箱根ではこの1年、微小なものも含めた地震発生回数が1日あたり一桁で推移していたが、4月26日頃から100回を超え、12日現在累計2300回を超えた。こうした地震は2年前(600回)や9年前(600回)、14年前(4000回)など、度々発生している。火口周辺の出入りを規制する噴火警戒レベル2が発表されたのは地震が累計約千回に達した5月6日。2009年に警報レベル制度が導入され初の引き上げとあって、多くのメディアの注目を集めた。大涌谷の温泉造成施設の一部では蒸気が激しい音を立てて吹き出し、火山の象徴のように報道されている。これは「暴噴」とよばれる現象で、14年前にも火山活発化などによって発生し、約5ヵ月後に沈静化した経緯がある。
温泉地学研究所では大涌谷周辺の地殻は1Km先が2ミリ程度動く程度の膨張を確認しているが、こうした膨張は過去の地震活動でも発生し、いずれもおさまっている。国土地理院は11日に大涌谷の一部範囲で最大8cmの隆起を確認したが、人工衛星を駆使した調査は今回が初だった。
一連の活動について同研究所では地下深くのマグマだまりの圧が高まり、地下にたまる熱水が影響を受けたとみているが「根本原因については不明」という。気象庁では13日から現地周辺に遠望カメラや空振計(噴火等に伴う空気の振動を観測)の設置を決めるなど、監視体制を強めている。今後の規制については「仮に地震発生回数や地殻変動、蒸気噴出が落ち着いて、1か月以上は観察が必要」としており、中長期化する可能性がある。

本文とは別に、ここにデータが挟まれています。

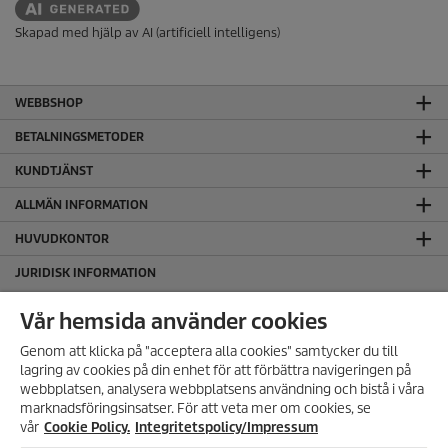
Skapad med hjälp av AI (artificiell intelligens)
WEBBSHOP
BETALNINGSMETODER
KUNDTJÄNST
ALLMÄN INFORMATION
HUVUDKONTOR
JURIDISK INFORMATION
Cookie policy
Vår hemsida använder cookies
Copyright
Genom att klicka på "acceptera alla cookies" samtycker du till
Friskrivningsklausul
lagring av cookies på din enhet för att förbättra navigeringen på
Hantering av personuppgifter
ANMÄL DIG TILL VÅRT
webbplatsen, analysera webbplatsens användning och bistå i våra
NYHETSBREV!
Integritetspolicy
marknadsföringsinsatser. För att veta mer om cookies, se
Få 10% rabatt på ditt nästa köp
vår
Cookie Policy.
Integritetspolicy/Impressum
Regelefterlevnad
genom att registrera dig för vårt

箱根温泉旅館協同組合では、宿泊キャンセルなどの影響についてアンケート調査を続けてきたが、結果を非公表とした。ネットを通じた予約はキャンセルも簡単で数字が日々大きく変動する。部分的な数字が箱根全山と報道されるリスクがあるためだ。
国会で質問
風評の影響について山口昇士町長は「難しい問題。町が一つになり払拭に取り組まねば」と話す。行政や民間事業者などの間には気象庁が使う「箱根山」という表現に対して反発が多い。実際に箱根山という山はなく、一部の規制が箱根全体のようにイメージされる懸念だ。地元選出の井上義行議員(元気)や神山洋介議員(民主)は国会の委員会質問で「規制はごく一部」「他は平常」と伝えるよう太田国交相に念を押した。牧島かれん議員(自民)も海外への正確な情報発信のため、町と国機関との間で仲介しているという。